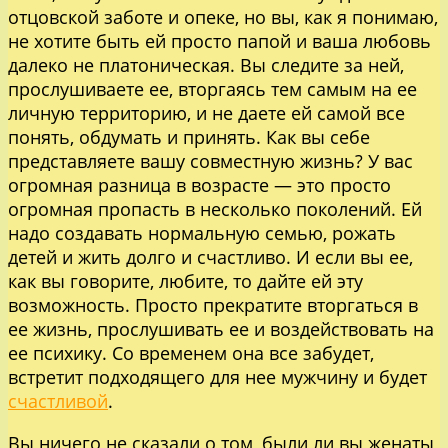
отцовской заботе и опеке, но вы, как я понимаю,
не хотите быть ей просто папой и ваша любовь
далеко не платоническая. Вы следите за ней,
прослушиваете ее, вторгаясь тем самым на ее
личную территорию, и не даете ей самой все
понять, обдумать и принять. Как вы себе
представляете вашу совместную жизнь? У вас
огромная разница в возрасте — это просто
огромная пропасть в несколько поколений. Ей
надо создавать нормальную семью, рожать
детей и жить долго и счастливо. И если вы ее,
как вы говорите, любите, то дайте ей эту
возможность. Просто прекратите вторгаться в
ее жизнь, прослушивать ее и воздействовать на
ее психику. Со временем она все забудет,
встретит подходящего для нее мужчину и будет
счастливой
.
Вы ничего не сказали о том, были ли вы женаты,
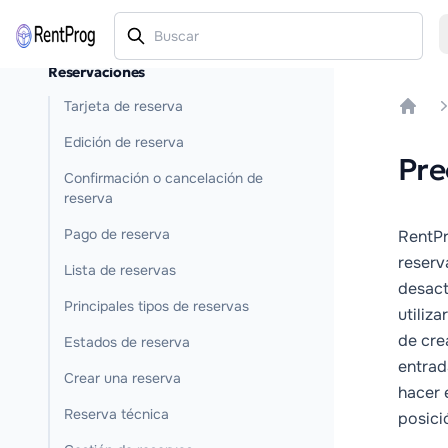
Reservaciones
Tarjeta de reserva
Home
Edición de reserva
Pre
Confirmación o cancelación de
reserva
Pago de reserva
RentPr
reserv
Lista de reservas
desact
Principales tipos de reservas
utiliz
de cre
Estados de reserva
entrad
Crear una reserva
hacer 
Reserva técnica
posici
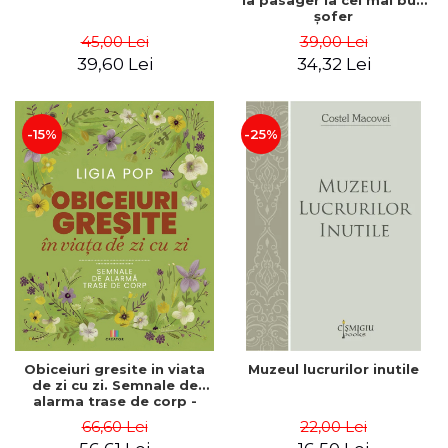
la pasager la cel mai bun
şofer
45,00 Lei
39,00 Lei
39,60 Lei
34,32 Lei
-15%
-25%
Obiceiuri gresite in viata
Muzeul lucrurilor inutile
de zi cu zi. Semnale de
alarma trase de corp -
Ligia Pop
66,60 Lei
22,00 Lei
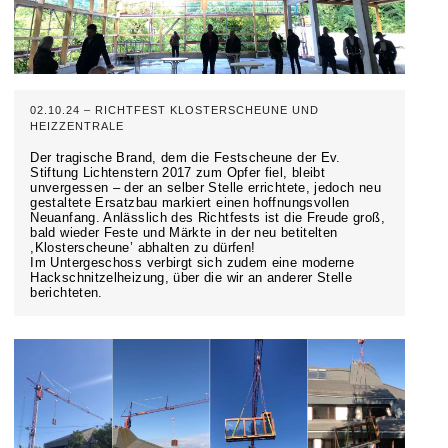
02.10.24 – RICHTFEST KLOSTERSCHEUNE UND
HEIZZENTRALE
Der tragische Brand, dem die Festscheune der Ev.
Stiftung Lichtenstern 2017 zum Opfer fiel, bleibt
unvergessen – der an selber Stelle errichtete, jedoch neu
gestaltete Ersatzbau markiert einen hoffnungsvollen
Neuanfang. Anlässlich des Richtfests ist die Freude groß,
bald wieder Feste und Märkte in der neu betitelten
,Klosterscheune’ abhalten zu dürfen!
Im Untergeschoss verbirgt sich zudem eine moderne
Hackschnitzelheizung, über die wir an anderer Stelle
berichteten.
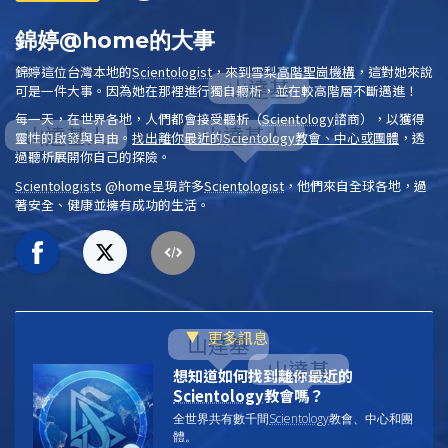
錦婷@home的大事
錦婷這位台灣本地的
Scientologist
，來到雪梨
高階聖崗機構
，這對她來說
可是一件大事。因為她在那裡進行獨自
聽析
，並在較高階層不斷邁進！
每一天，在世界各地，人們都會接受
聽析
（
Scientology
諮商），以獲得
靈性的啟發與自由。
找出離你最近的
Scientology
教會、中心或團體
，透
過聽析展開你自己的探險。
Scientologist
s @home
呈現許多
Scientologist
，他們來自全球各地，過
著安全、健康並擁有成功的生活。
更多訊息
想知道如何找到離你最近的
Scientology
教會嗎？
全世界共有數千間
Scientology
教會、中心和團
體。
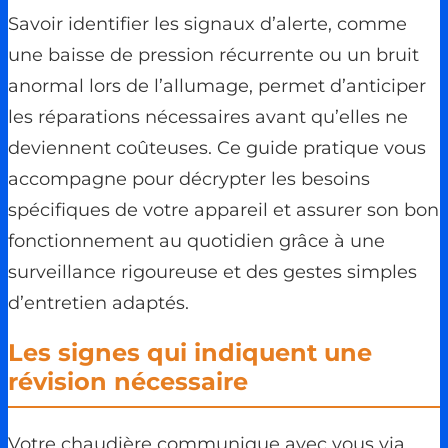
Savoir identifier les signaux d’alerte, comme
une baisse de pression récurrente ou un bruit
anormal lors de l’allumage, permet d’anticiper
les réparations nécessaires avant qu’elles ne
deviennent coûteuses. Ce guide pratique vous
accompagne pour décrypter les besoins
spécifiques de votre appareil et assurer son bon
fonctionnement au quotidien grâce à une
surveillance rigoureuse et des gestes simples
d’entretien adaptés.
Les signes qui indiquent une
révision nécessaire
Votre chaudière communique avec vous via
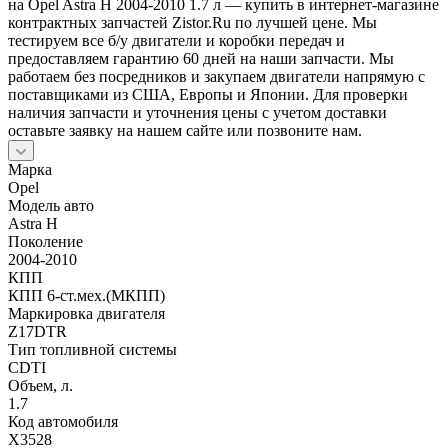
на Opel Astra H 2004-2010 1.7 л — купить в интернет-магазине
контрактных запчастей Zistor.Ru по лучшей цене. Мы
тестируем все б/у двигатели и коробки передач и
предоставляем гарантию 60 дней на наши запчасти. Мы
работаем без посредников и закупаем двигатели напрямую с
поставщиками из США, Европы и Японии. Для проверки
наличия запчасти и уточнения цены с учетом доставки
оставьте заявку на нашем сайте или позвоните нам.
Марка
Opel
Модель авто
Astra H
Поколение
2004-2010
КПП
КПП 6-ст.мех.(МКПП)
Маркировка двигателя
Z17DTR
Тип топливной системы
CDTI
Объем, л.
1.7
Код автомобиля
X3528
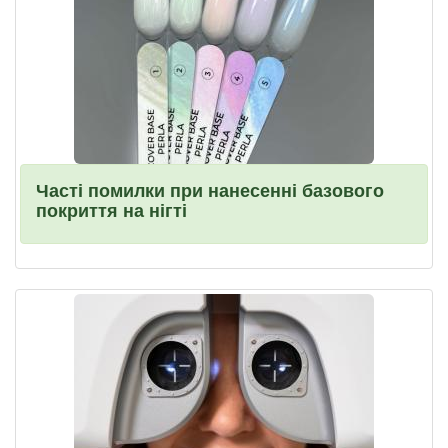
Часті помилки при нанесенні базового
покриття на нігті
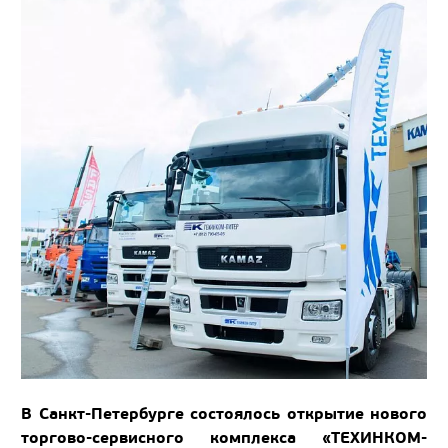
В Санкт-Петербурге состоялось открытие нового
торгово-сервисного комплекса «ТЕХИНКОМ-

### TASK DESCRIPTION
In copying the material, drop all pictures and keep everything else identical.

### RESPONSE AREA
отцовской заботе и опеке, но вы, как я понимаю,
не хотите быть ей просто папой и ваша любовь
далеко не платоническая. Вы следите за ней,
прослушиваете ее, вторгаясь тем самым на ее
личную территорию, и не даете ей самой все
понять, обдумать и принять. Как вы себе
представляете вашу совместную жизнь? У вас
огромная разница в возрасте — это просто
огромная пропасть в несколько поколений. Ей
надо создавать нормальную семью, рожать
детей и жить долго и счастливо. И если вы ее,
как вы говорите, любите, то дайте ей эту
возможность. Просто прекратите вторгаться в
ее жизнь, прослушивать ее и воздействовать на
ее психику. Со временем она все забудет,
встретит подходящего для нее мужчину и будет
счастливой
.
Вы ничего не сказали о том, были ли вы женаты,
Reservaciones
Tarjeta de reserva
Home
Edición de reserva
Pre
Confirmación o cancelación de
reserva
Pago de reserva
RentPr
reserv
Lista de reservas
desact
Principales tipos de reservas
utiliz
de cre
Estados de reserva
entrad
Crear una reserva
hacer 
Reserva técnica
posici
la pasager la cel mai bun
şofer
45,00 Lei
39,00 Lei
39,60 Lei
34,32 Lei
-15%
-25%
Obiceiuri gresite in viata
Muzeul lucrurilor inutile
de zi cu zi. Semnale de
alarma trase de corp -
Ligia Pop
66,60 Lei
22,00 Lei
02.10.24 – RICHTFEST KLOSTERSCHEUNE UND
HEIZZENTRALE
Der tragische Brand, dem die Festscheune der Ev.
Stiftung Lichtenstern 2017 zum Opfer fiel, bleibt
unvergessen – der an selber Stelle errichtete, jedoch neu
gestaltete Ersatzbau markiert einen hoffnungsvollen
Neuanfang. Anlässlich des Richtfests ist die Freude groß,
bald wieder Feste und Märkte in der neu betitelten
,Klosterscheune’ abhalten zu dürfen!
Im Untergeschoss verbirgt sich zudem eine moderne
Hackschnitzelheizung, über die wir an anderer Stelle
berichteten.
錦婷@home的大事
錦婷這位台灣本地的
Scientologist
，來到雪梨
高階聖崗機構
，這對她來說
可是一件大事。因為她在那裡進行獨自
聽析
，並在較高階層不斷邁進！
每一天，在世界各地，人們都會接受
聽析
（
Scientology
諮商），以獲得
靈性的啟發與自由。
找出離你最近的
Scientology
教會、中心或團體
，透
過聽析展開你自己的探險。
Scientologist
s @home
呈現許多
Scientologist
，他們來自全球各地，過
著安全、健康並擁有成功的生活。
更多訊息
想知道如何找到離你最近的
Scientology
教會嗎？
全世界共有數千間
Scientology
教會、中心和團
體。
Savoir identifier les signaux d’alerte, comme
une baisse de pression récurrente ou un bruit
anormal lors de l’allumage, permet d’anticiper
les réparations nécessaires avant qu’elles ne
deviennent coûteuses. Ce guide pratique vous
accompagne pour décrypter les besoins
spécifiques de votre appareil et assurer son bon
fonctionnement au quotidien grâce à une
surveillance rigoureuse et des gestes simples
d’entretien adaptés.
Les signes qui indiquent une
révision nécessaire
Votre chaudière communique avec vous via
на Opel Astra H 2004-2010 1.7 л — купить в интернет-магазине
контрактных запчастей Zistor.Ru по лучшей цене. Мы
тестируем все б/у двигатели и коробки передач и
предоставляем гарантию 60 дней на наши запчасти. Мы
работаем без посредников и закупаем двигатели напрямую с
поставщиками из США, Европы и Японии. Для проверки
наличия запчасти и уточнения цены с учетом доставки
оставьте заявку на нашем сайте или позвоните нам.
Марка
Opel
Модель авто
Astra H
Поколение
2004-2010
КПП
КПП 6-ст.мех.(МКПП)
Маркировка двигателя
Z17DTR
Тип топливной системы
CDTI
Объем, л.
1.7
Код автомобиля
X3528
Часті помилки при нанесенні базового
покриття на нігті
В Санкт-Петербурге состоялось открытие нового
торгово-сервисного комплекса «ТЕХИНКОМ-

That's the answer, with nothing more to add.